» The problem
Each entry in the material below should be copied without any alteration.

» Study material
• • • • • • •
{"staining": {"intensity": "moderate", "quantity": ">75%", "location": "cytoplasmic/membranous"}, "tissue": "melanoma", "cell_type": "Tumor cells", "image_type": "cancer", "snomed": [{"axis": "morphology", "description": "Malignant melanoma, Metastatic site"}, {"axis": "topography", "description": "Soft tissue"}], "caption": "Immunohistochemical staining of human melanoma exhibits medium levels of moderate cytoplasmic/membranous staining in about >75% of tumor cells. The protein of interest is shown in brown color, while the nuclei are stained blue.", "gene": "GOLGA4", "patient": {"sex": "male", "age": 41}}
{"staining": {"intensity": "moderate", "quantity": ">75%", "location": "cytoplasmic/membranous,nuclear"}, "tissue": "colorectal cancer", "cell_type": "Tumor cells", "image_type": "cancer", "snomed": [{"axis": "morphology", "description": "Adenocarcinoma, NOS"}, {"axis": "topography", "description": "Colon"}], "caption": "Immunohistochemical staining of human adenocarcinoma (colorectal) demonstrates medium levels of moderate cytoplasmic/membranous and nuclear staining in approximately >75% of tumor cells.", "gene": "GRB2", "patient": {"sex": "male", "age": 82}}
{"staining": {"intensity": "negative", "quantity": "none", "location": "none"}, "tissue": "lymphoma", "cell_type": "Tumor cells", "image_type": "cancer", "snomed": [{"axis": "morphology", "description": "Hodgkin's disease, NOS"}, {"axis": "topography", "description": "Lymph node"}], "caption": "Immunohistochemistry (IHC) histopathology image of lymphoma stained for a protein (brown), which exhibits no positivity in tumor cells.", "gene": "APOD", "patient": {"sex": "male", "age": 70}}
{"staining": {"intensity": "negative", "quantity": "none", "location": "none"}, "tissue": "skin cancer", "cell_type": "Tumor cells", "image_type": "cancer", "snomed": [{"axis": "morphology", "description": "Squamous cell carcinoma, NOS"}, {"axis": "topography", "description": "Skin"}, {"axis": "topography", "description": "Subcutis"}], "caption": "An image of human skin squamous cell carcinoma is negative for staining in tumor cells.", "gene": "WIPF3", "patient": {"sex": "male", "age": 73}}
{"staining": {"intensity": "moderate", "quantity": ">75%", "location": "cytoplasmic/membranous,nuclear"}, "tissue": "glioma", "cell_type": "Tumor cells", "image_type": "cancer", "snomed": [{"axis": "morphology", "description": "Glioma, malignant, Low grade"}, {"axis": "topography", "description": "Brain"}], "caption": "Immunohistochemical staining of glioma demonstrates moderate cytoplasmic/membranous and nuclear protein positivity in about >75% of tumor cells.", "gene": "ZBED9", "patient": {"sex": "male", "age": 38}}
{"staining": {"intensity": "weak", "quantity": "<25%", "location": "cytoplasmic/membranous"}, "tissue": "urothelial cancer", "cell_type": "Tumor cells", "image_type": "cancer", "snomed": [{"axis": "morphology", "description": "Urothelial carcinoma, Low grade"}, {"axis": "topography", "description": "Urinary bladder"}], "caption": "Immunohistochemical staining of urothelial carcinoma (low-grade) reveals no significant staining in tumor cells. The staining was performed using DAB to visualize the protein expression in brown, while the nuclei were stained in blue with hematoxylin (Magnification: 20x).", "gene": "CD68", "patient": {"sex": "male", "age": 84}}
• • • • • • •
» Solution to this exercise
{"staining": {"intensity": "moderate", "quantity": ">75%", "location": "cytoplasmic/membranous"}, "tissue": "melanoma", "cell_type": "Tumor cells", "image_type": "cancer", "snomed": [{"axis": "morphology", "description": "Malignant melanoma, Metastatic site"}, {"axis": "topography", "description": "Soft tissue"}], "caption": "Immunohistochemical staining of human melanoma exhibits medium levels of moderate cytoplasmic/membranous staining in about >75% of tumor cells. The protein of interest is shown in brown color, while the nuclei are stained blue.", "gene": "GOLGA4", "patient": {"sex": "male", "age": 41}}
{"staining": {"intensity": "moderate", "quantity": ">75%", "location": "cytoplasmic/membranous,nuclear"}, "tissue": "colorectal cancer", "cell_type": "Tumor cells", "image_type": "cancer", "snomed": [{"axis": "morphology", "description": "Adenocarcinoma, NOS"}, {"axis": "topography", "description": "Colon"}], "caption": "Immunohistochemical staining of human adenocarcinoma (colorectal) demonstrates medium levels of moderate cytoplasmic/membranous and nuclear staining in approximately >75% of tumor cells.", "gene": "GRB2", "patient": {"sex": "male", "age": 82}}
{"staining": {"intensity": "negative", "quantity": "none", "location": "none"}, "tissue": "lymphoma", "cell_type": "Tumor cells", "image_type": "cancer", "snomed": [{"axis": "morphology", "description": "Hodgkin's disease, NOS"}, {"axis": "topography", "description": "Lymph node"}], "caption": "Immunohistochemistry (IHC) histopathology image of lymphoma stained for a protein (brown), which exhibits no positivity in tumor cells.", "gene": "APOD", "patient": {"sex": "male", "age": 70}}
{"staining": {"intensity": "negative", "quantity": "none", "location": "none"}, "tissue": "skin cancer", "cell_type": "Tumor cells", "image_type": "cancer", "snomed": [{"axis": "morphology", "description": "Squamous cell carcinoma, NOS"}, {"axis": "topography", "description": "Skin"}, {"axis": "topography", "description": "Subcutis"}], "caption": "An image of human skin squamous cell carcinoma is negative for staining in tumor cells.", "gene": "WIPF3", "patient": {"sex": "male", "age": 73}}
{"staining": {"intensity": "moderate", "quantity": ">75%", "location": "cytoplasmic/membranous,nuclear"}, "tissue": "glioma", "cell_type": "Tumor cells", "image_type": "cancer", "snomed": [{"axis": "morphology", "description": "Glioma, malignant, Low grade"}, {"axis": "topography", "description": "Brain"}], "caption": "Immunohistochemical staining of glioma demonstrates moderate cytoplasmic/membranous and nuclear protein positivity in about >75% of tumor cells.", "gene": "ZBED9", "patient": {"sex": "male", "age": 38}}
{"staining": {"intensity": "weak", "quantity": "<25%", "location": "cytoplasmic/membranous"}, "tissue": "urothelial cancer", "cell_type": "Tumor cells", "image_type": "cancer", "snomed": [{"axis": "morphology", "description": "Urothelial carcinoma, Low grade"}, {"axis": "topography", "description": "Urinary bladder"}], "caption": "Immunohistochemical staining of urothelial carcinoma (low-grade) reveals no significant staining in tumor cells. The staining was performed using DAB to visualize the protein expression in brown, while the nuclei were stained in blue with hematoxylin (Magnification: 20x).", "gene": "CD68", "patient": {"sex": "male", "age": 84}}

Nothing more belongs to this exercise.